■ **Your assignment**
Read each line of the material and note whether it contains "Cout". Give the number of such lines and nothing else.

[[ Supplied data open ]]

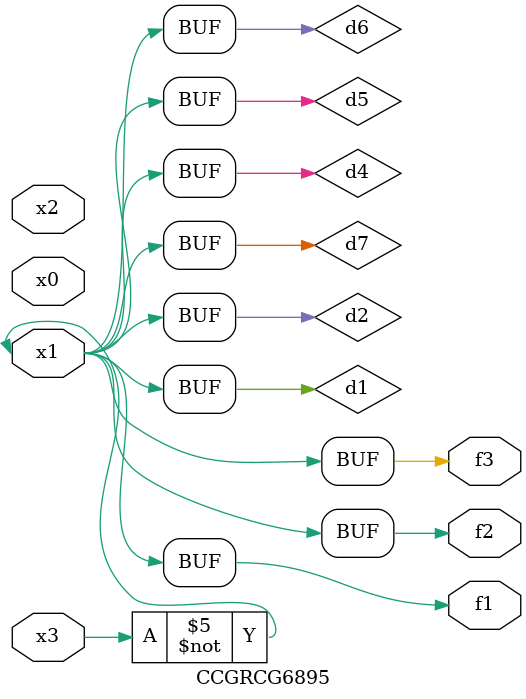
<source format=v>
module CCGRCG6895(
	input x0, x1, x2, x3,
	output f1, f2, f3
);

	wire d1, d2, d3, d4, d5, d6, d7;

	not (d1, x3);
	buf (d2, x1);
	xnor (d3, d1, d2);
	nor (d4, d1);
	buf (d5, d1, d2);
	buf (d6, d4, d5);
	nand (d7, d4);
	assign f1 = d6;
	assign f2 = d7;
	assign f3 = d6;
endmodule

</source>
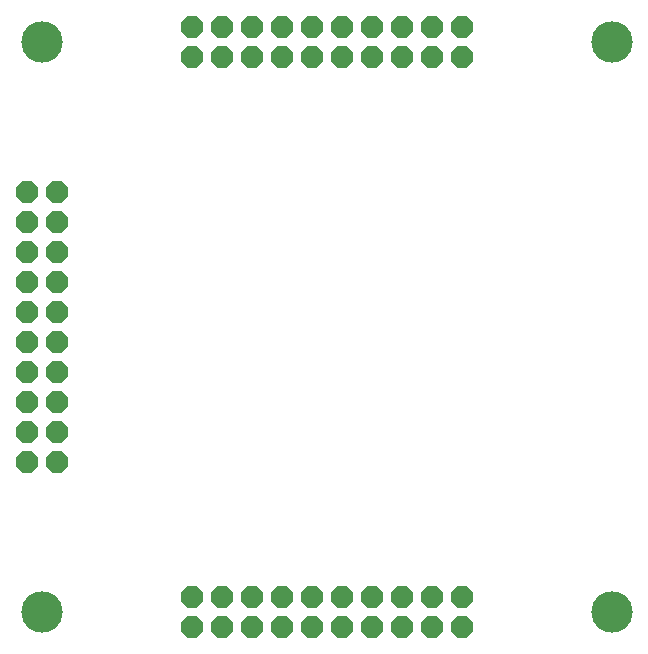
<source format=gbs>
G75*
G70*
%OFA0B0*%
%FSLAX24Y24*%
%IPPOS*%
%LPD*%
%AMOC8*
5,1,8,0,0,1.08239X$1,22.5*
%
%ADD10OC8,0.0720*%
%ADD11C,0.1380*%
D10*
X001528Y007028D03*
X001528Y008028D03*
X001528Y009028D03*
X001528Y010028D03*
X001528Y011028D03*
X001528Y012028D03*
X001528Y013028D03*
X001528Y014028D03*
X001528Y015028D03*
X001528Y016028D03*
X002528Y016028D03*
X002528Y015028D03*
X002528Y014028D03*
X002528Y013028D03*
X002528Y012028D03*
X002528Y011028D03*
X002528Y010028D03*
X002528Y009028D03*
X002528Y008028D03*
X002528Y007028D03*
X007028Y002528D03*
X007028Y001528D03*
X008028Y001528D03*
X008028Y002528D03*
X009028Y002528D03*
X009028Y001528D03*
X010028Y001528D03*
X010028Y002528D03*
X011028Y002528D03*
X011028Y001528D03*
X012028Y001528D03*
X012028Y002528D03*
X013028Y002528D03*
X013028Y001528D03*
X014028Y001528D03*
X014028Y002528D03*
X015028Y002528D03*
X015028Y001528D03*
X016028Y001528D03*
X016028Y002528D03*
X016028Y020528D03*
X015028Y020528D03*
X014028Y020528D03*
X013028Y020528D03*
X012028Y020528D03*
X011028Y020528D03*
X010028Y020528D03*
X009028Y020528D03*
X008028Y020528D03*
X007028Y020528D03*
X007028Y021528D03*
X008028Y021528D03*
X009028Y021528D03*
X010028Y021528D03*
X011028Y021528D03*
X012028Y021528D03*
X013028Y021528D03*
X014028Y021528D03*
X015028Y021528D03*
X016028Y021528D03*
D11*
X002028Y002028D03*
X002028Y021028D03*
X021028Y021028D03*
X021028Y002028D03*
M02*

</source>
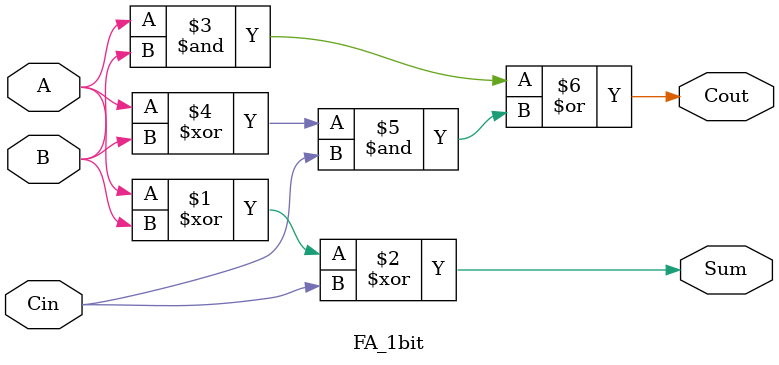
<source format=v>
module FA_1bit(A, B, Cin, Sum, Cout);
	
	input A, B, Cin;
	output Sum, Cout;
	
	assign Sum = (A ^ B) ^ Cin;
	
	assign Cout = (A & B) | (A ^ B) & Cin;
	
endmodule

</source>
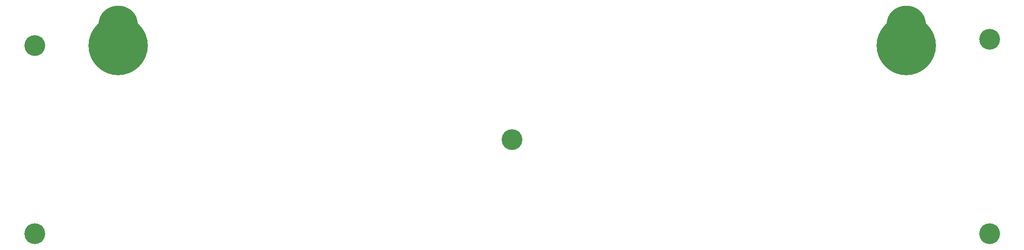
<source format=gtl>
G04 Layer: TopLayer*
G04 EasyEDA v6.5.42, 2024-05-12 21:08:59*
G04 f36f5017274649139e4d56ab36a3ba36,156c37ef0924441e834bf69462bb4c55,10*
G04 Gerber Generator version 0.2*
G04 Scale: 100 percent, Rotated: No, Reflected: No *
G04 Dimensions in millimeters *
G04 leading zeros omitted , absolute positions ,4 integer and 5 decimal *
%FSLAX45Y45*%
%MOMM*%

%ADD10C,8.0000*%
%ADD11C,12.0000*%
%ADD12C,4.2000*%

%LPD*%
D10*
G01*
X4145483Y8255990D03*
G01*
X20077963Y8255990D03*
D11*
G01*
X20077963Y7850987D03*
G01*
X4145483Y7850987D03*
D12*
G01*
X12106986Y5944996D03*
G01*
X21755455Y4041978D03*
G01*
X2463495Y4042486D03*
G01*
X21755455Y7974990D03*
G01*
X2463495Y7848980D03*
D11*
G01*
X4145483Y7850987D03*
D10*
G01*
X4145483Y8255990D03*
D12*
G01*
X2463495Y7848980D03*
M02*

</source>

[[ Supplied data closed ]]

■ **Answer space**
3